La Présidence croate du Conseil a besoin de plus de temps pour de nouvelles « consultations » avec les États membres, mais « elle n'a pas dit quand » elle inscrirait à nouveau ce dossier à l'ordre du jour du Coreper, a-t-elle ajouté.
« Nous ne sommes pas en retard. (...) Il reste essentiellement la question de la présidence, qui n'est pas une question de personnes, mais plutôt de quel type de présidence nous souhaitons », a indiqué une autre source européenne.
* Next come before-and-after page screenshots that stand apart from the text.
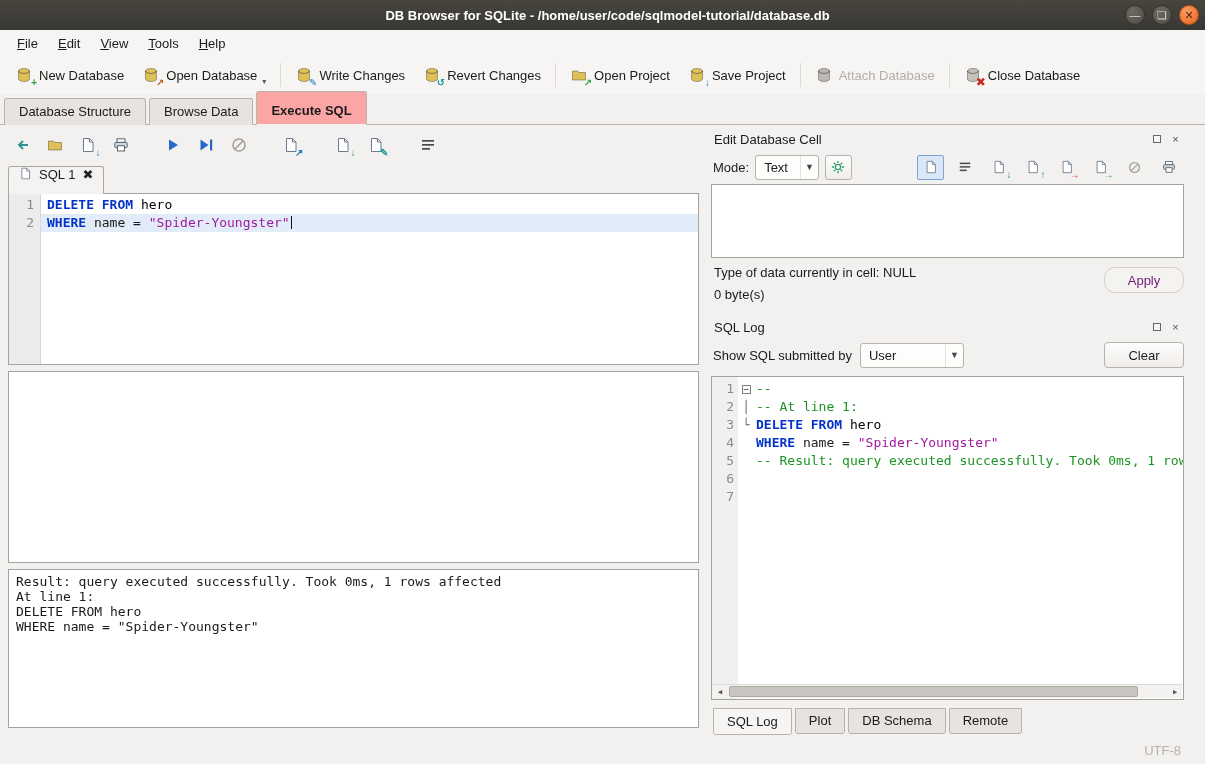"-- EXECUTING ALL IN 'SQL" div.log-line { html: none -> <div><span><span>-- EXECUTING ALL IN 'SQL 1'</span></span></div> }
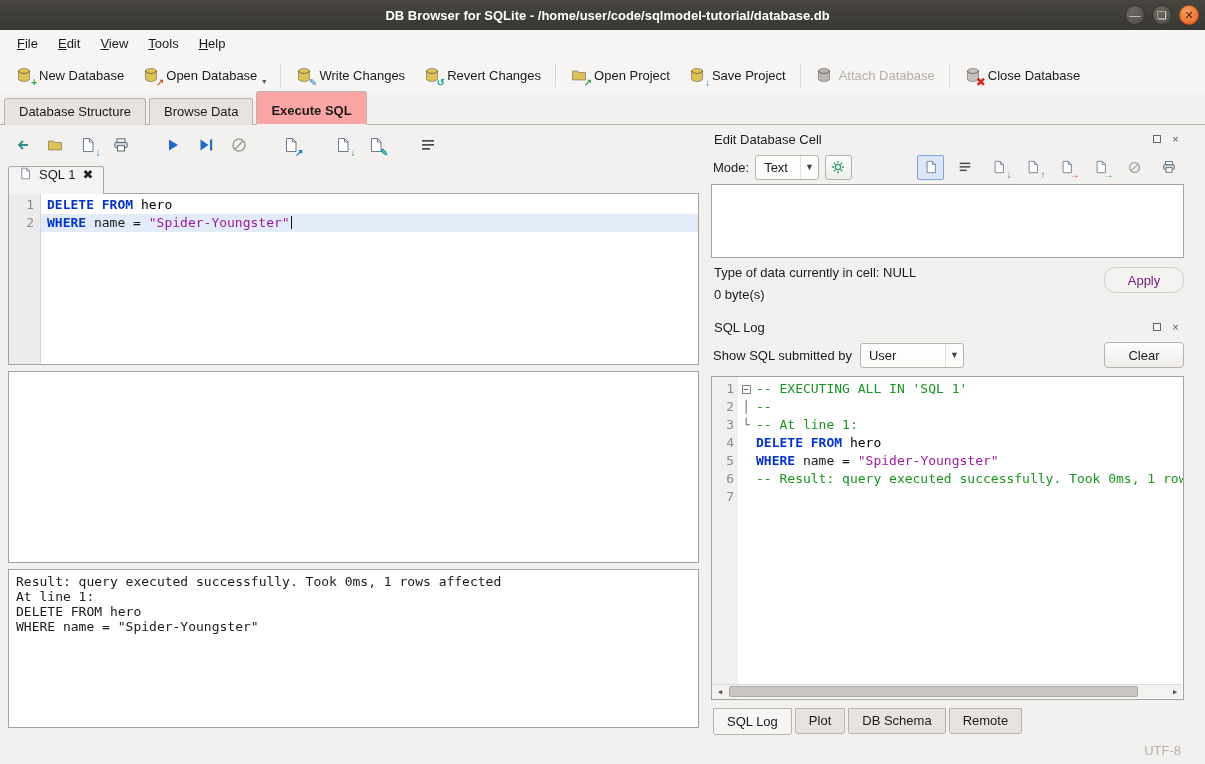"Execution finished without errors." div.msg-line { html: none -> <div>Execution finished without errors.</div> }
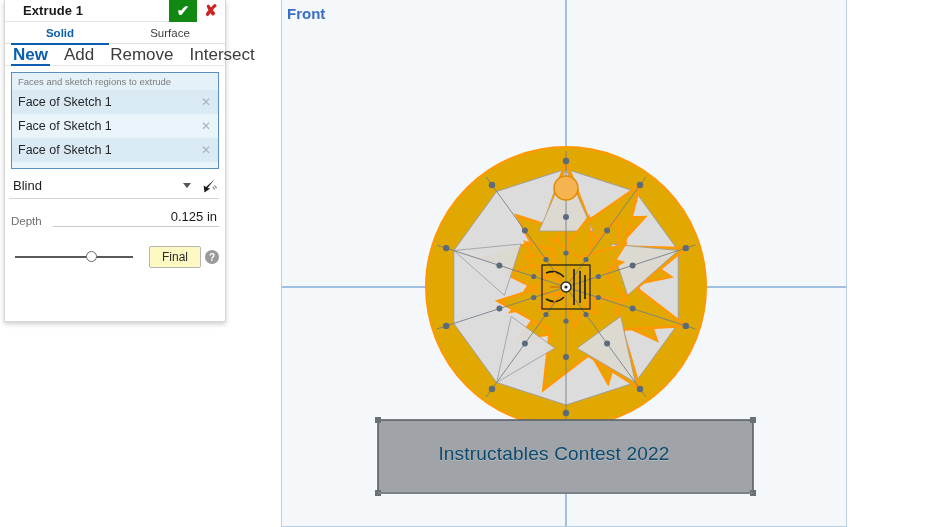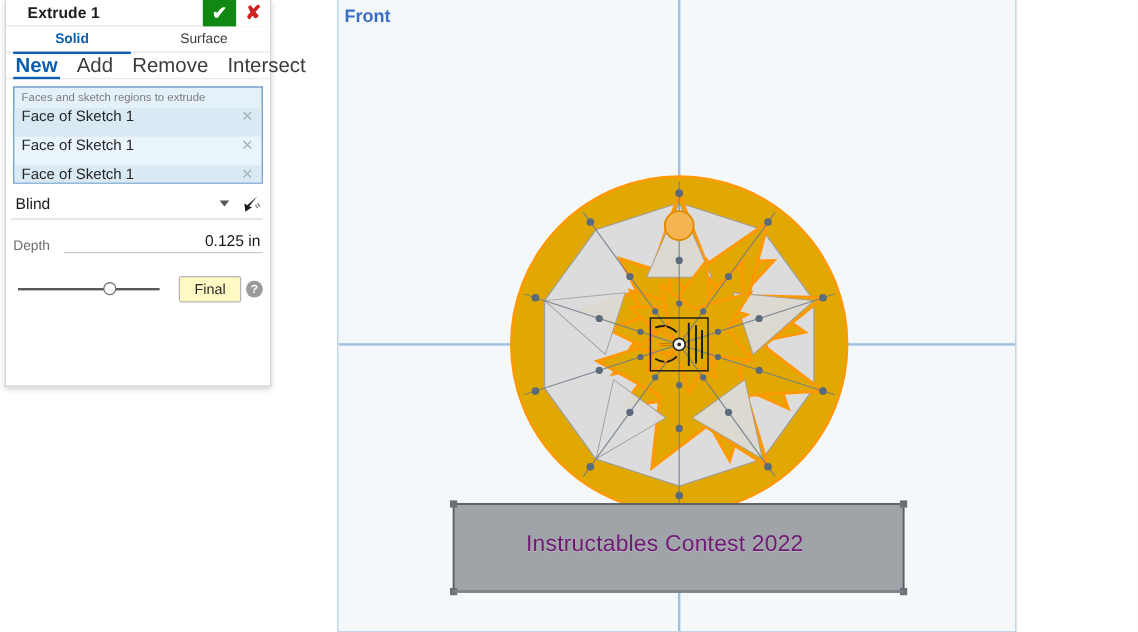"Faces and sketch regions to" .query-box { height: 81px -> 97px }
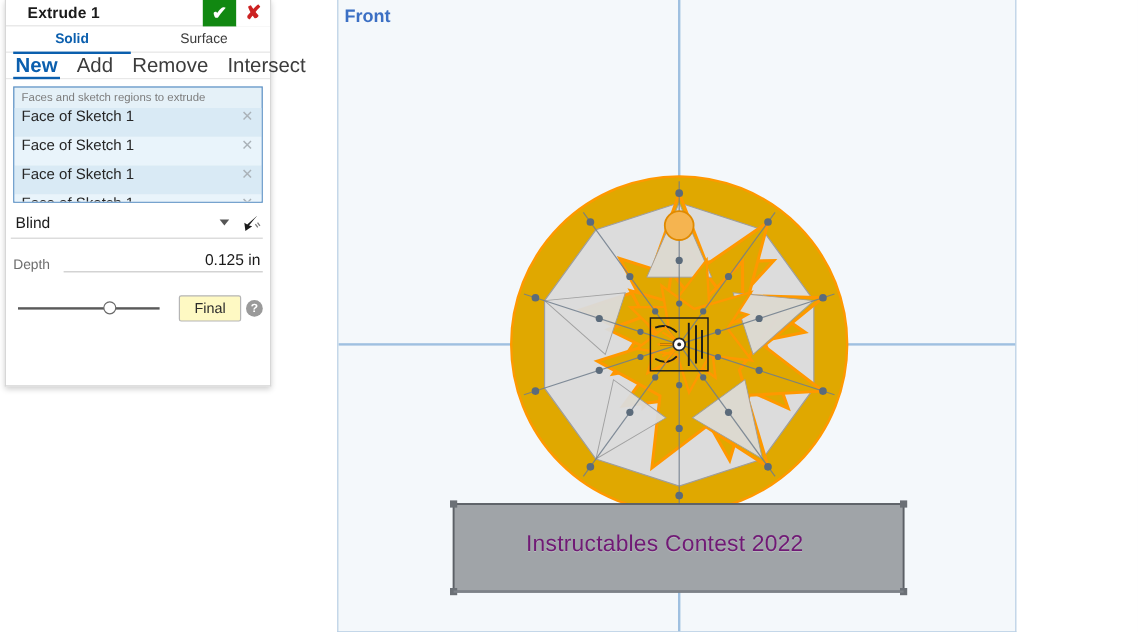"Face of Sketch 1" .qrow { align-items: flex-start -> center }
Les autorités croates avaient soumis une nouvelle proposition de compromis révisée, notamment sur la question de la gouvernance. D'après cette proposition, dont EUROPE a eu copie, la Conférence, qui est censée débuter ses travaux le 9 mai, potentiellement à Dubrovnik, serait placée sous l'autorité d'une « personnalité européenne, indépendante et éminente, qui agirait en tant que président unique ». Cette personnalité « devrait représenter les intérêts communs des trois institutions européennes et être sélectionnée d'un commun accord ».
Le texte souligne que cette réflexion sur l'avenir de l'UE impliquant étroitement les citoyens européens pendant deux ans ne doit pas être basée sur un résultat prédéterminé. Elle ne constitue pas une Convention ni un processus menant à une révision des traités (article 48 du traité sur l'UE).
Une fois la position du Conseil établie, les négociations débuteront avec le Parlement européen et la Commission en vue d'aboutir à un mandat prenant la forme d'une déclaration interinstitutionnelle commune.